> **INSTRUCTIONS FOR THE TASK**
The string "para" may appear in lines of the entries below. Report how many lines hold it, with only the number.

Content starts

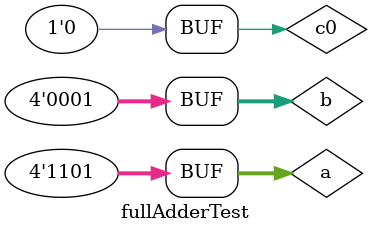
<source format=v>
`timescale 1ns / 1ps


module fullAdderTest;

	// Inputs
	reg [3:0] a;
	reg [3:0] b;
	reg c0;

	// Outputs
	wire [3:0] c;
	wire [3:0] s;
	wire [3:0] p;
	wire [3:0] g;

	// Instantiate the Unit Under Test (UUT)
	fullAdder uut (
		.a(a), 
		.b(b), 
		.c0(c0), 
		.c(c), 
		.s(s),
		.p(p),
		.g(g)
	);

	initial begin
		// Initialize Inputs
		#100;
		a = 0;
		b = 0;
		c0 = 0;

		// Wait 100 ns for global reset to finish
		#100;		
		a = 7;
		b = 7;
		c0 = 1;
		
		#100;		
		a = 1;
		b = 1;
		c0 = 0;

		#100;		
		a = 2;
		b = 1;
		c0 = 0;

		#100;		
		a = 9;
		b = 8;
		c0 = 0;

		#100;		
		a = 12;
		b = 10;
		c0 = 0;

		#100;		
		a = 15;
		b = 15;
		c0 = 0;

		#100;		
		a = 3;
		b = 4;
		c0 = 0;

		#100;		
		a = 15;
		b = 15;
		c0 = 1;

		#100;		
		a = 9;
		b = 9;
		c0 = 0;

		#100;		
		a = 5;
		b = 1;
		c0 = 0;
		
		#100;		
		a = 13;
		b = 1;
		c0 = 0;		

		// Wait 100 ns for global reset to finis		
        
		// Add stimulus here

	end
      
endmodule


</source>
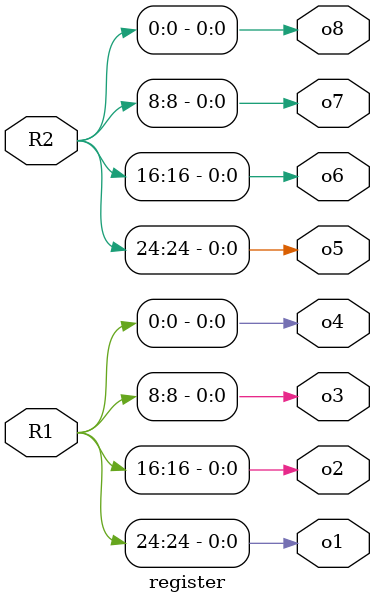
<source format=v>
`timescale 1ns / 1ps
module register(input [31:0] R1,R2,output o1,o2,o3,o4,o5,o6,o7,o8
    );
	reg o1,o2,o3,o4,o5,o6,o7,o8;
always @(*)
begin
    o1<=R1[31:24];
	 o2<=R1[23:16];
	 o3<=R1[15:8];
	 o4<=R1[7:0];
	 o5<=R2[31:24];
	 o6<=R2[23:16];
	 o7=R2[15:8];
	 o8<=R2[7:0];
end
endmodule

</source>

Content ends
Content starts

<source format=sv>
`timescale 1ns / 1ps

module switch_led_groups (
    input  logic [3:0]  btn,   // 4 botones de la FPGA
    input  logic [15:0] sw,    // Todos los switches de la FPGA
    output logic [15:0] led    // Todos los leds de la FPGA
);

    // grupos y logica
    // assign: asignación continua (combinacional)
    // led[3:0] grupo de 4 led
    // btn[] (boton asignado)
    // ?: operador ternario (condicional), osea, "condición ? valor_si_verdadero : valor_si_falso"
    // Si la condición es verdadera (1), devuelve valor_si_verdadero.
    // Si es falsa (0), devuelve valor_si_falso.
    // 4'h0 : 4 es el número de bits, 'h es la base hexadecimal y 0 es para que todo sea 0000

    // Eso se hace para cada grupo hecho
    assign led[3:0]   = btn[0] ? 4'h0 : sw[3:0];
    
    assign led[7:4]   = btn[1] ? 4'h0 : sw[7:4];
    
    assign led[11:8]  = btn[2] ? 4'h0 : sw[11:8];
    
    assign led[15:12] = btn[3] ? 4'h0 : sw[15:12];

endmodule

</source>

Content ends

> **SOLUTION FOR THIS EXERCISE**
2